Farmer scrambles to deliver 500 dozen eggs to Warner Robins

chwright@macon.comJuly 17, 2013 

WARNER ROBINS -- Tripp Eldridge loaded up cargo in Bluffton, south near the Alabama line, destined for Warner Robins at 6 a.m. Wednesday. He waved goodbye.

“It’s just gone uphill ever since,” Eldridge said later.

Not long after the driver left, Eldridge got a call. The 20-foot refrigerated truck had thrown a rod in Albany. So Eldridge scrambled to hitch a 12-foot refrigerated trailer to his truck and went to rescue the driver and precious cargo.

Ten miles on the other side of Albany, a tire exploded and destroyed the truck’s fender. But Eldridge had a mission.

“Every day, those chickens lay more eggs, and we have limited real estate,” he insisted. “We got to make way for those fresh eggs.”

Eldridge, a Warner Robins native, works for White Oaks Pastures, where an influx of chickens is laying more eggs than the farm’s refrigerating units can store. Thus, the farm donated 500 dozen of the surplus to the International City Farmers Market.

More than half completed the trip Wednesday. The others will be delivered next week.

“It’s the first time for our market to be involved in something like this,” said Jodi Daley, the farmers market organizer.
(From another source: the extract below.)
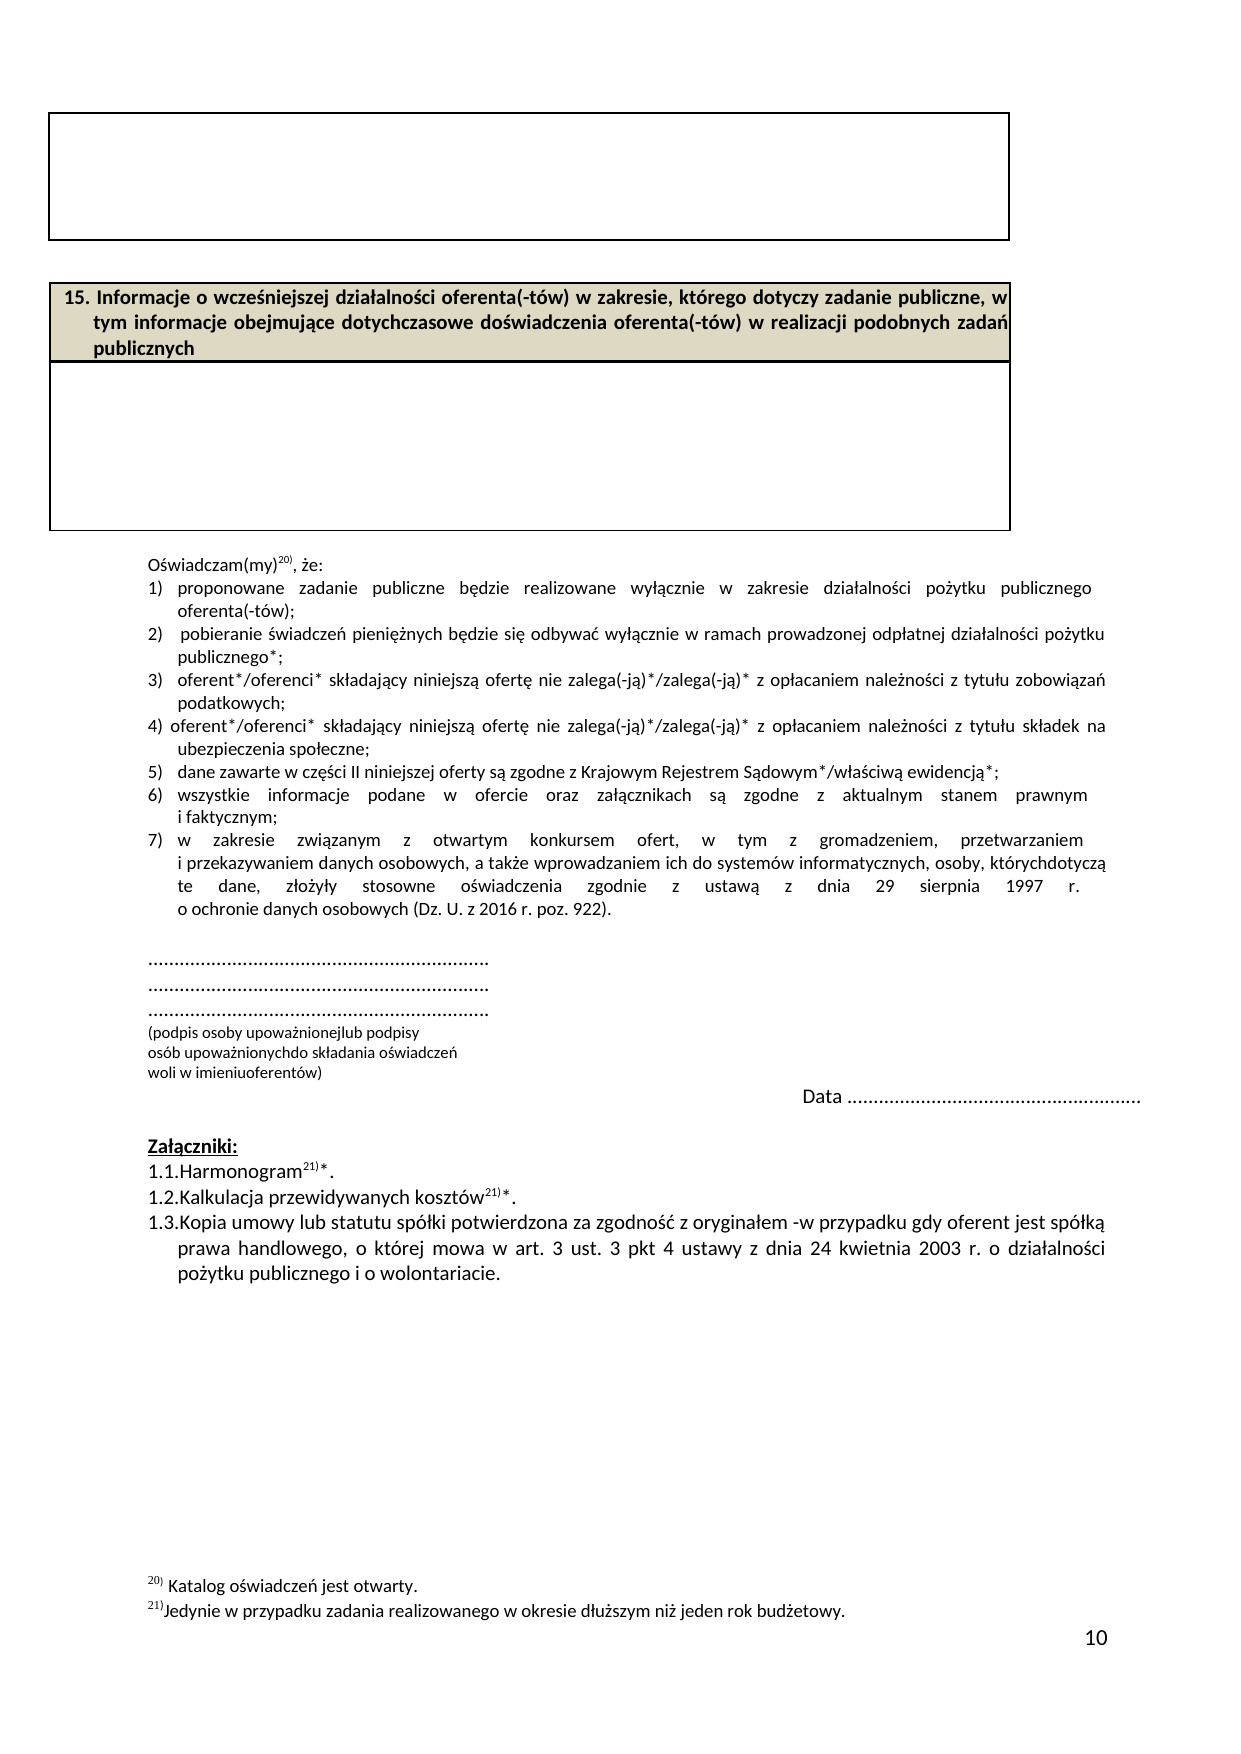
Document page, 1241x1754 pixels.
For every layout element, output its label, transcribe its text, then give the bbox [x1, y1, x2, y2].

Daley arranged for the Warner Robins Housing Authority to receive 110 dozen, First United Methodist Church’s food pantry to receive 100 dozen and the Salvation Army to receive 200 dozen. The Community Outreach Service Center homeless shelter will also receive some, though Daley said she’s not sure how much because the person there underestimated the magnitude of the donation.

“She goes, ‘I’ll take a couple dozen,’ ” Daley said. “I’m like, ‘No, you don’t understand. We got way more than that!’ ”
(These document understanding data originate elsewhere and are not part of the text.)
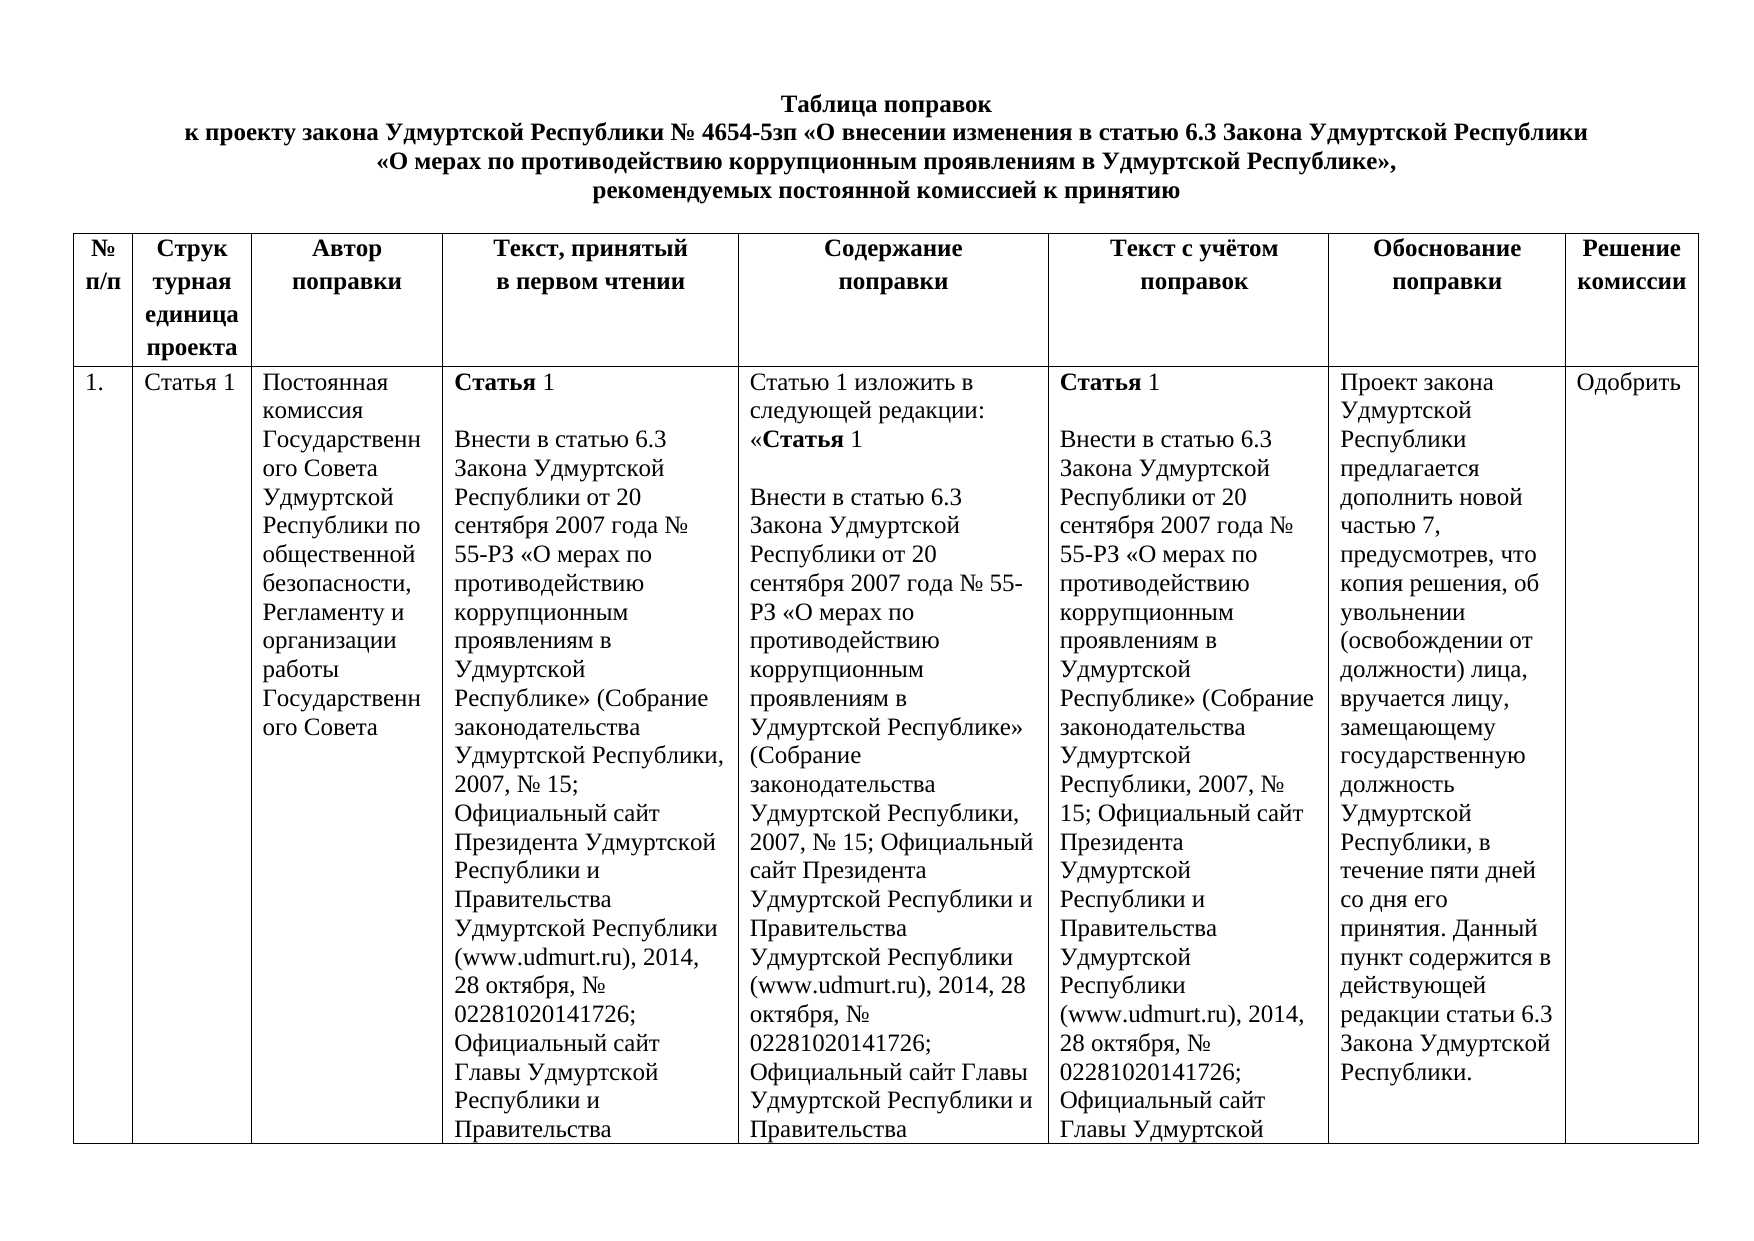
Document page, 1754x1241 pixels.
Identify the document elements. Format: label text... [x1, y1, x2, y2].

text Таблица поправок [137, 89, 1636, 117]
table_header Текст с учётом поправок [1049, 234, 1328, 366]
table_header Обоснование поправки [1329, 234, 1565, 366]
table_header Решение комиссии [1566, 234, 1698, 366]
table_header Содержание поправки [739, 234, 1048, 366]
table_cell Одобрить [1566, 367, 1698, 1143]
table_cell 1. [74, 367, 132, 1143]
text к проекту закона Удмуртской Республики № 4654-5зп «О внесении изменения в статью 6.3 Закона Удмуртской Республики [137, 117, 1636, 146]
text «О мерах по противодействию коррупционным проявлениям в Удмуртской Республике», [137, 146, 1636, 175]
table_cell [443, 367, 738, 1143]
text рекомендуемых постоянной комиссией к принятию [137, 175, 1636, 204]
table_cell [252, 367, 442, 1143]
table_header Автор поправки [252, 234, 442, 366]
table_header Струк турная единица проекта [133, 234, 251, 366]
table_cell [739, 367, 1048, 1143]
table_cell Статья 1 [133, 367, 251, 1143]
table_header Текст, принятый в первом чтении [443, 234, 738, 366]
table_header № п/п [74, 234, 132, 366]
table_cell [1049, 367, 1328, 1143]
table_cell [1329, 367, 1565, 1143]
White Oaks Pastures, which a Bluffton family has owned for five generations, has gone from 100 to 3,000 chickens in the past couple of years, according to Eldridge. The goal is to expand sales from just Atlanta-area Whole Foods to stores throughout the South.

But until those stores sign on, eggs are overrunning the farm. Eldridge said they’d prefer to sell the eggs, since it is a business.
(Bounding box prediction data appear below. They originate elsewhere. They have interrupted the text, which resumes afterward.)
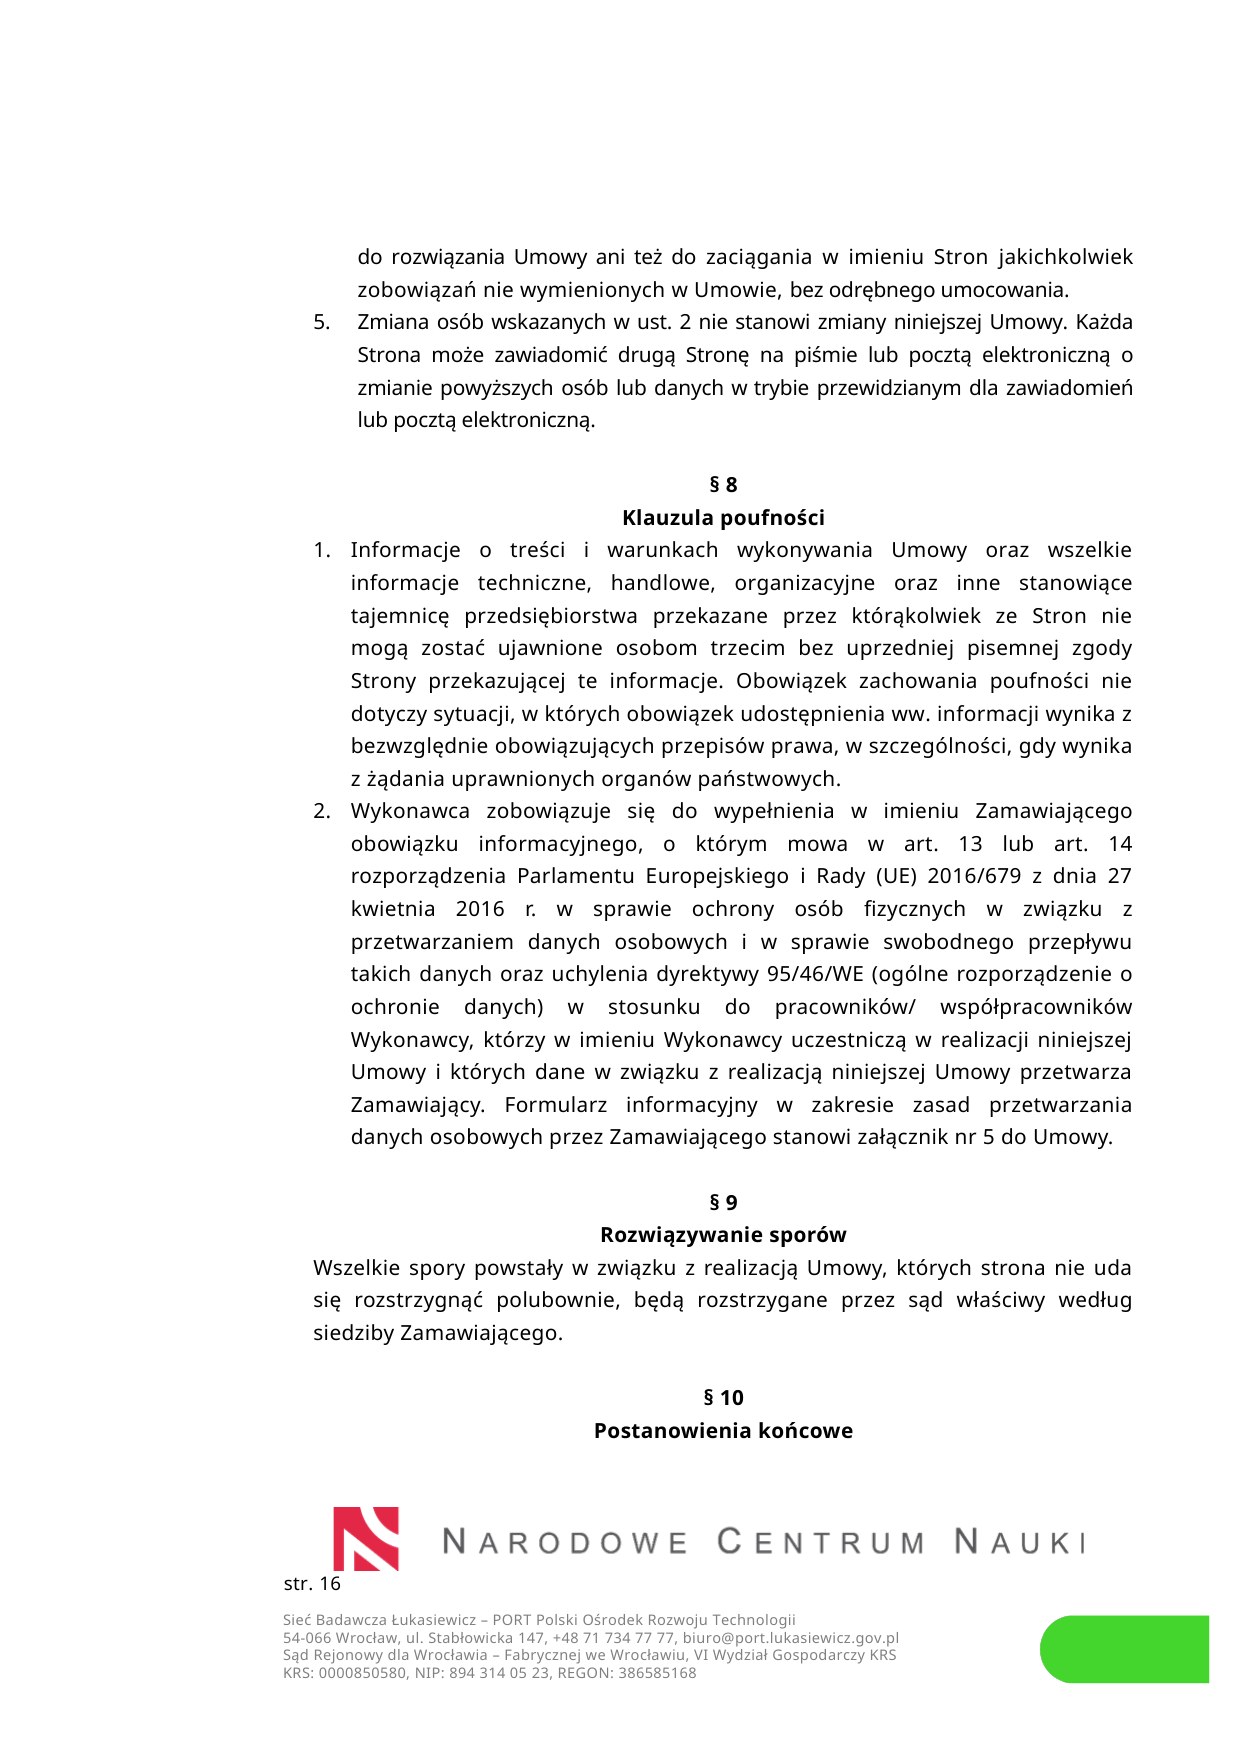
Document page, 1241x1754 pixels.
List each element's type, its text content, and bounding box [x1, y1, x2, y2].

text § 9 [313, 1188, 1134, 1216]
picture [333, 1507, 1084, 1571]
text Rozwiązywanie sporów [313, 1220, 1134, 1249]
list Osoby wskazane w ust. 2 niniejszego paragrafu, nie mają prawa dokonywania zmian zarówno Umowy, jak i Załączników do Umowy, jak również nie mają prawa do rozwiązania Umowy ani też do zaciągania w imieniu Stron jakichkolwiek zobowiązań nie wymienionych w Umowie, bez odrębnego umocowania. [313, 242, 1134, 303]
text Wszelkie spory powstały w związku z realizacją Umowy, których strona nie uda się rozstrzygnąć polubownie, będą rozstrzygane przez sąd właściwy według siedziby Zamawiającego. [313, 1253, 1134, 1347]
list Zmiana osób wskazanych w ust. 2 nie stanowi zmiany niniejszej Umowy. Każda Strona może zawiadomić drugą Stronę na piśmie lub pocztą elektroniczną o zmianie powyższych osób lub danych w trybie przewidzianym dla zawiadomień lub pocztą elektroniczną. [313, 307, 1134, 434]
text Postanowienia końcowe [313, 1416, 1134, 1444]
list Wykonawca zobowiązuje się do wypełnienia w imieniu Zamawiającego obowiązku informacyjnego, o którym mowa w art. 13 lub art. 14 rozporządzenia Parlamentu Europejskiego i Rady (UE) 2016/679 z dnia 27 kwietnia 2016 r. w sprawie ochrony osób fizycznych w związku z przetwarzaniem danych osobowych i w sprawie swobodnego przepływu takich danych oraz uchylenia dyrektywy 95/46/WE (ogólne rozporządzenie o ochronie danych) w stosunku do pracowników/ współpracowników Wykonawcy, którzy w imieniu Wykonawcy uczestniczą w realizacji niniejszej Umowy i których dane w związku z realizacją niniejszej Umowy przetwarza Zamawiający. Formularz informacyjny w zakresie zasad przetwarzania danych osobowych przez Zamawiającego stanowi załącznik nr 5 do Umowy. [313, 796, 1134, 1151]
text § 10 [313, 1383, 1134, 1412]
list Informacje o treści i warunkach wykonywania Umowy oraz wszelkie informacje techniczne, handlowe, organizacyjne oraz inne stanowiące tajemnicę przedsiębiorstwa przekazane przez którąkolwiek ze Stron nie mogą zostać ujawnione osobom trzecim bez uprzedniej pisemnej zgody Strony przekazującej te informacje. Obowiązek zachowania poufności nie dotyczy sytuacji, w których obowiązek udostępnienia ww. informacji wynika z bezwzględnie obowiązujących przepisów prawa, w szczególności, gdy wynika z żądania uprawnionych organów państwowych. [313, 536, 1134, 792]
text Klauzula poufności [313, 503, 1134, 531]
picture [1036, 1611, 1239, 1752]
text § 8 [313, 470, 1134, 499]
“We’re not in the business of donating food,” he said. “We’re happy to do it, but this is a necessity.”

Eldridge said anyone can buy eggs from the farm, where the chickens are pasture-raised and have enough room to roam and peck and “express their instinctual behavior.” The farm also sells pasture-raised meat and organic vegetables.

The farm delivers produce to Warner Robins every week as part of the Community Supported Agriculture program and sells its products at the farmers market every Thursday evening.

Eldridge said he’s not sure when sales to other states might pick up, so the farm may have to “keep donating.”

Maybe with a less eventful trip, he said.